Records from a collection
________

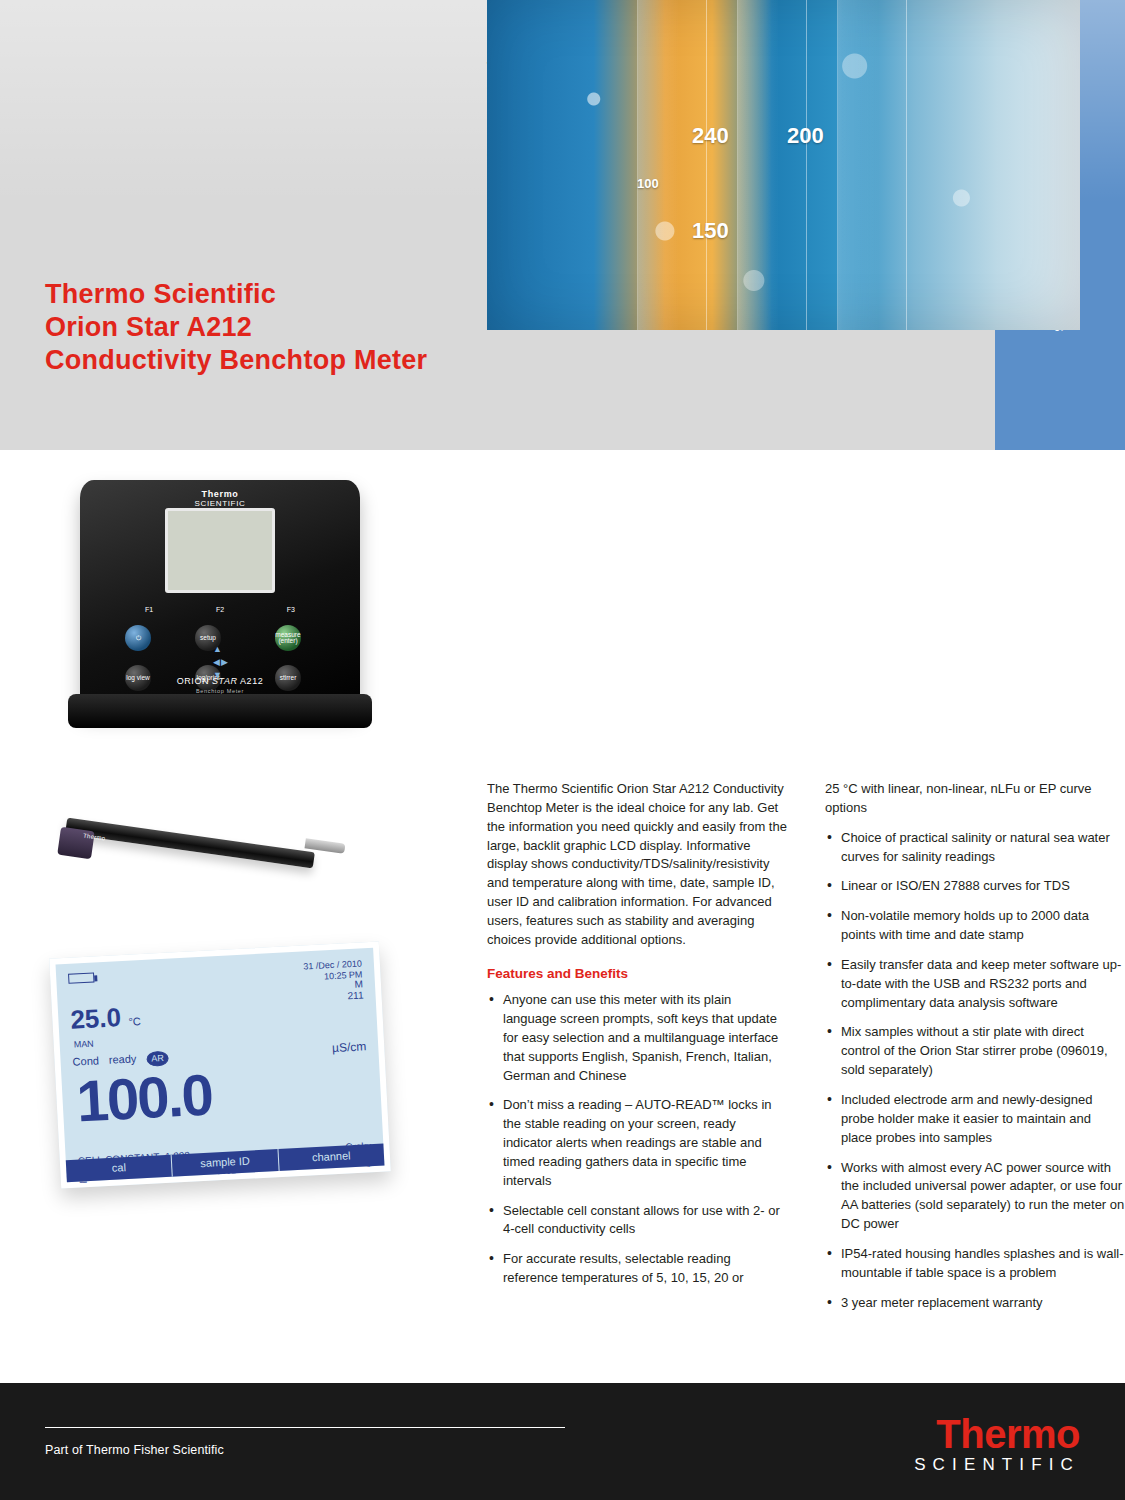Product Specifications
The Thermo Scientific Orion Star A212 Conductivity Benchtop Meter works for any lab or application. Its durability and dependability make it ideal for every sample, every day.
Thermo Scientific
Orion Star A212
Conductivity Benchtop Meter
Thermo SCIENTIFIC
F1 F2 F3
⏻
setup
measure
(enter)
log view
log/print
stirrer
▲
◀ ▶
▼
ORION STAR A212Benchtop Meter
Thermo
31 /Dec / 2010
10:25 PM
M
211
25.0 °C
MAN
Cond ready AR µS/cm
100.0
CELL CONSTANT 1.000 Creky
▥ 0001 ⚙
cal
sample ID
channel
240 200 150 100
The Thermo Scientific Orion Star A212 Conductivity Benchtop Meter is the ideal choice for any lab. Get the information you need quickly and easily from the large, backlit graphic LCD display. Informative display shows conductivity/TDS/salinity/resistivity and temperature along with time, date, sample ID, user ID and calibration information. For advanced users, features such as stability and averaging choices provide additional options.
Features and Benefits
Anyone can use this meter with its plain language screen prompts, soft keys that update for easy selection and a multilanguage interface that supports English, Spanish, French, Italian, German and Chinese
Don’t miss a reading – AUTO-READ™ locks in the stable reading on your screen, ready indicator alerts when readings are stable and timed reading gathers data in specific time intervals
Selectable cell constant allows for use with 2- or 4-cell conductivity cells
For accurate results, selectable reading reference temperatures of 5, 10, 15, 20 or
25 °C with linear, non-linear, nLFu or EP curve options
Choice of practical salinity or natural sea water curves for salinity readings
Linear or ISO/EN 27888 curves for TDS
Non-volatile memory holds up to 2000 data points with time and date stamp
Easily transfer data and keep meter software up-to-date with the USB and RS232 ports and complimentary data analysis software
Mix samples without a stir plate with direct control of the Orion Star stirrer probe (096019, sold separately)
Included electrode arm and newly-designed probe holder make it easier to maintain and place probes into samples
Works with almost every AC power source with the included universal power adapter, or use four AA batteries (sold separately) to run the meter on DC power
IP54-rated housing handles splashes and is wall-mountable if table space is a problem
3 year meter replacement warranty
Part of Thermo Fisher Scientific
Thermo
SCIENTIFIC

________

What to work on: What lines in the data hold the word "sold"? Return them.

Answer below:
Mix samples without a stir plate with direct control of the Orion Star stirrer probe (096019, sold separately)
Works with almost every AC power source with the included universal power adapter, or use four AA batteries (sold separately) to run the meter on DC power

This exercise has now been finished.